What happens at home?
Achieving full economic equality for women means full and equal access to employment, credit, education and ownership of land and property. And it means that men and boys must do 50% of the world's unpaid care work: that includes washing dishes and waking up for 2:00 a.m. feedings. The only countries in the world that have achieved something closer to equality for women and girls in the workplace have simultaneously advanced paternity leave and other policies to promote men's participation at home.
Where do we go from here?
This International Women's Day, let's affirm that we're in this together as women and men. Our lives our intertwined. The second-class status of our partners and daughters and sisters is our loss and our shame. It corrodes our lives as men.
In her eloquent short story, "The Matter of Seggri," the science fiction writer Ursula K. Le Guin creates a powerful allegory of a fictional planet where women and girls live in towns and men are banished to the outskirts. Some "tamer" men are allowed occasional interactions (for sex, or for trade) with the townswomen. At the age of 10, boys must leave their mothers and sisters and live with the other banished adult men in a semi-feral state. It's a powerful, telling fable of what a world of violent men could become.

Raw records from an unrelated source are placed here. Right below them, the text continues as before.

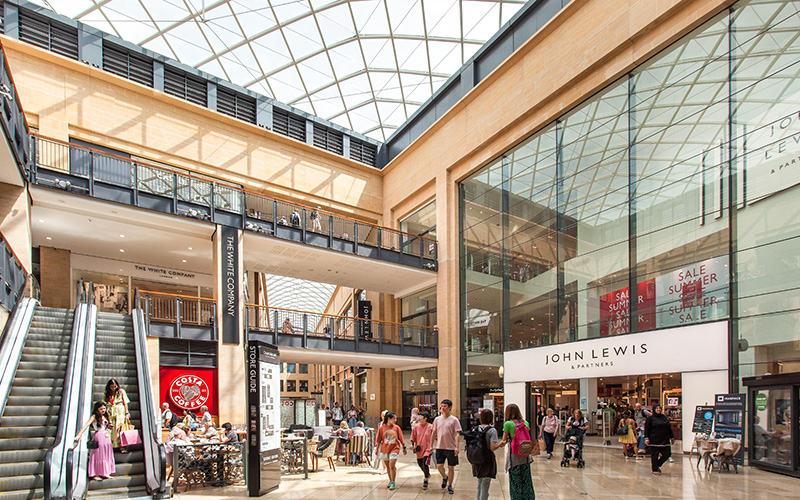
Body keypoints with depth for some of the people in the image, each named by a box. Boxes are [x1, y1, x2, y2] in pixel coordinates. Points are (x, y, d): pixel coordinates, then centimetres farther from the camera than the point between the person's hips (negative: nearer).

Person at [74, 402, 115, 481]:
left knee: (106, 455, 10)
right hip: (98, 436, -7)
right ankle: (95, 474, 5)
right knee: (98, 455, -3)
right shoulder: (94, 417, -8)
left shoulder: (105, 416, 12)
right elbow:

But back here on Earth, women and men live together. Sex segregation (and ethnic segregation and class segregation) is nearly always a sign of inequality, not a sign of equality. There are men whom we might wish to ban to the outskirts of our towns, but the more realistic path, and the only path to lasting change, is to help (and to obligate, if necessary) men realize the benefits of gender equality.
As a man, I affirm this: Feminism is not exclusively for women or exclusively about women. Feminism is the simple, radical notion that women and girls are human beings. That affirmation means that men are inherently involved in feminism and it means that men's lives improve when we embrace the full equality of women.
To men who are brave enough to fully accept and support it, feminism offers us the chance to see that we are not born to cause harm to others -- that we are not inherently violent and don't need to be banished to the edges of civilization. That our birthright, and that of women, is to the full range of human potential and human relations, including having close, connected, caring, non-violent and equal relationships with others.
That's what I want for my daughter and my partner and my mother and my sister. That's what I want for myself as a man and for all men on International Women's Day.